At the same time, we do think there are useful applications of the externalizing polygenic score in research settings. For example, a researcher might be interested in whether a school anti-bullying intervention preferentially reduces aggressive behavior among adolescents who are at highest genetic risk for aggression. As another example, a researcher might be interested in studying whether the association between an externalizing polygenic score and likelihood of being arrested is reduced, increased, or unchanged by legislation to decriminalize cannabis use. In these types of applications, the polygenic score is being used to evaluate a program or a policy, not to evaluate an individual person.
We acknowledge that genetic research has a long history of being misinterpreted and misused to argue that social inequality is inevitable, that social programs designed to improve people’s lives are bound to fail, and that some people are “naturally” inferior to other people. We wholeheartedly reject these claims on both scientific and moral grounds.
First, the existence of genetic associations within a group of people (see “Who are the people in this study and why is that important?”, above) does not tell you anything about whether there are average differences between racial or ethnic groups, or why such differences, if they are observed, occur. This is an important point because racist and classist ideas about the allegedly “inferior” character of people of color and the poor have been used to justify violence and oppressive policies against them. Nothing about this study gives any sort of empirical support to these ideas.

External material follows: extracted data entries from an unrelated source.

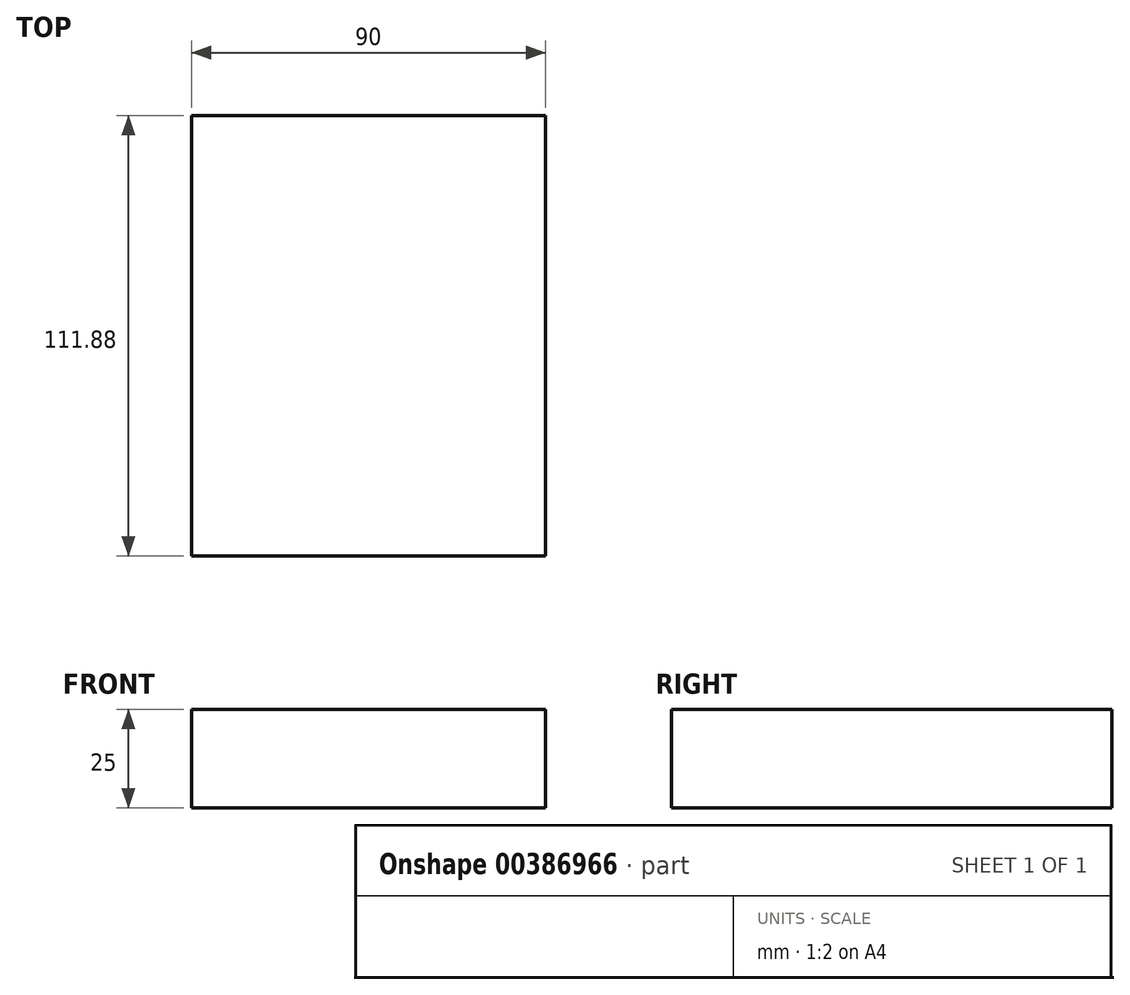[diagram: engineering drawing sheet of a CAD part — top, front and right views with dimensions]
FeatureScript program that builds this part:
annotation { "Feature Type Name" : "Feature", "Feature Type Description" : "" }
export const myFeature = defineFeature(function(context is Context, id is Id, definition is map)
    precondition{}
    {
        {
            var Q0;
            Q0=qCreatedBy(makeId("Top.planeOp"),FACE);
            var sketch = newSketch(context, id + "F0", { "sketchPlane" : qUnion([Q0])});
            skLineSegment(sketch, "E0.bottom", {"start": v(-45, 55.94) * mm, "end": v(45, 55.94) * mm});
            skLineSegment(sketch, "E0.top", {"start": v(-45, -55.94) * mm, "end": v(45, -55.94) * mm});
            skLineSegment(sketch, "E0.left", {"start": v(-45, 55.94) * mm, "end": v(-45, -55.94) * mm});
            skLineSegment(sketch, "E0.right", {"start": v(45, 55.94) * mm, "end": v(45, -55.94) * mm});
            skSolve(sketch);
        }
        {
            var Q0;
            Q0=makeQuery(id+"F0.imprint","IMPRINT",FACE,{"disambiguationData":[TD([[makeQuery(id+"F0.imprint","IMPRINT",EDGE,{"derivedFrom":sQuery(id+"F0.wireOp",EDGE,"E0.bottom")}),-1.0]])]});
            extrude(context, id + "F1", {"entities" : qUnion([Q0]), "endBound" : BoundingType.SYMMETRIC, "depth" : 25 * mm});
        }
    });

Furthermore, we emphasize that the environment can and does make a difference. New research has shown that many polygenic scores capture what most people would think of as environmental effects. For example, parents with particular genetic variants may be more likely to use harsh and coercive discipline with their children, and these parenting practices might lead to escalations of rule-breaking and aggressive behavior in their children. In this scenario, because children receive both their genes and their parenting from their parents, the children’s polygenic scores would be correlated with their aggression for environmental reasons – a phenomenon known as “indirect genetic effects” or “genetic nurture.” The role of these indirect genetic effects in externalizing should be investigated in future studies.

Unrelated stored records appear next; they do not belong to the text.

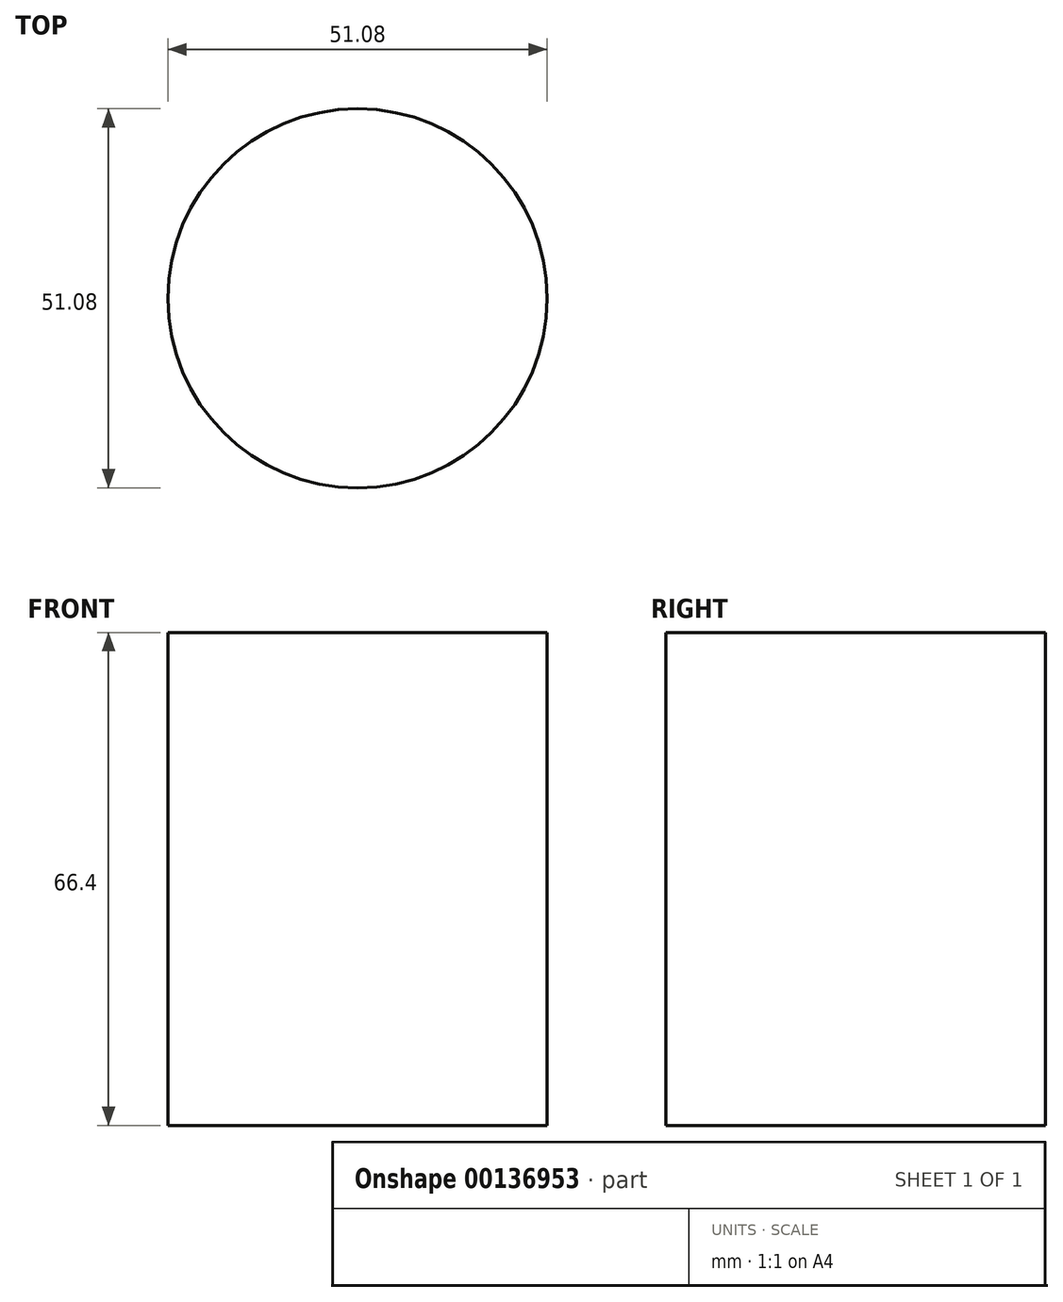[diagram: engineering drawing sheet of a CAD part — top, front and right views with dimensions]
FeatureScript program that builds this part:
annotation { "Feature Type Name" : "Feature", "Feature Type Description" : "" }
export const myFeature = defineFeature(function(context is Context, id is Id, definition is map)
    precondition{}
    {
        {
            var Q0;
            Q0=qCreatedBy(makeId("Top.planeOp"),FACE);
            var sketch = newSketch(context, id + "F0", { "sketchPlane" : qUnion([Q0])});
            skCircle(sketch, "E0", {"center": v(0, 0) * mm, "radius": 25.54 * mm});
            skSolve(sketch);
        }
        {
            var Q0;
            Q0=makeQuery(id+"F0.imprint","IMPRINT",FACE,{"disambiguationData":[TD([[makeQuery(id+"F0.imprint","IMPRINT",EDGE,{"derivedFrom":sQuery(id+"F0.wireOp",EDGE,"E0")}),1.0]])]});
            extrude(context, id + "F1", {"entities" : qUnion([Q0]), "depth" : 66.4 * mm, "offsetDistance" : 25 * mm});
        }
    });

Finally, we emphasize that interventions or policy reforms designed to change people’s behavior can be successful. In fact, as we explained above (see “Why study the genetics of externalizing?”), improving interventions for externalizing is a major goal of this type of research. To use a classic example, just because you might be genetically predisposed to poor eyesight doesn’t mean that your eyeglasses won’t work. Nothing about the current study undermines support for investments in bettering human lives. We argue that it is by understanding the full range of factors – both genetic and environmental – that contribute to human behavioral outcomes, that we will be able to best support individuals and improve human lives.